Maddenin katı, sıvı, gaz hali vardır diyerek hadiseyi 3’le sınırlı tutan eğitim sistemi ne yapmaya çalışıyor? Tamam anladık, maddenin katı hali sıralı moleküllerle sabit şekilde ama eriyince sıvılaşıyor. Sıvılaşan da akabinde buharlaşarak gaz haline dönebiliyor.
Peki ya günümüzde herkesin elinde bulunan likit ve kristal olan LCD ekranlar? Yavrularımızın yeni teknolojilere adapte olması istenmiyor mu? Plasma’ya kadar uzanan madde halleri neden sadece 3’le sınırlı tutuluyor. Ahmet Çakar bile maddelerini 3’ten fazla sıralarken, fen bilimlerinin 3 maddede sıkışıp kalması neden?
Pırıl pırıl dimağları fazla bilgiyle doldurmamak için böyle yapılıyor demesin kimse, o dimağların nasıl boş şeylerle doldurulduğu herkesin malumü. Tüm bilim tarihi yüklenilsin diyen de yok ama en azından bilgi doğru verilsin.

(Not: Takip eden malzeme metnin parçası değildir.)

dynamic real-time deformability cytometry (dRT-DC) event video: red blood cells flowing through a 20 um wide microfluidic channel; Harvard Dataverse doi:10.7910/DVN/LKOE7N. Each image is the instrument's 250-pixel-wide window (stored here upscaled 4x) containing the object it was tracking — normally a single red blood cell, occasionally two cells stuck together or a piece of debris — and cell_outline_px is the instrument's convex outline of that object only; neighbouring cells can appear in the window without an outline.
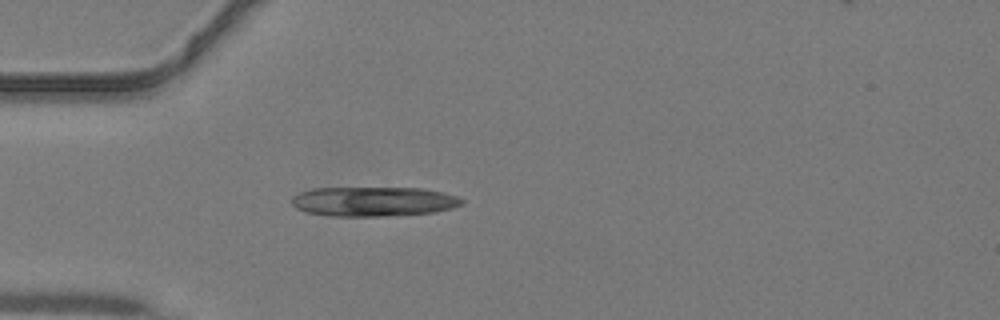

“İnsanoğlunun çevreyi algılamak için duyuları vardır ve bunların başlıcalarını şu şekilde sıralayabiliriz” diyerek konuya girmek, kime ne zarar verir ki? Bakarsınız çocuklar sadece beş duyuyu ezberlemek yerine, çevreyi algılamak ve onun her haliyle farkına varmak üzerinde fikirlere dalar ve önüne geçilemez merakları sayesinde tahmin edemeyeceğiniz kadar bilgiyi kendi kendilerine edinirler. Çok şahane olmaz mı? Ha, Özür dileriz. Bir an kendimizi şöyle bir sistemde sandık.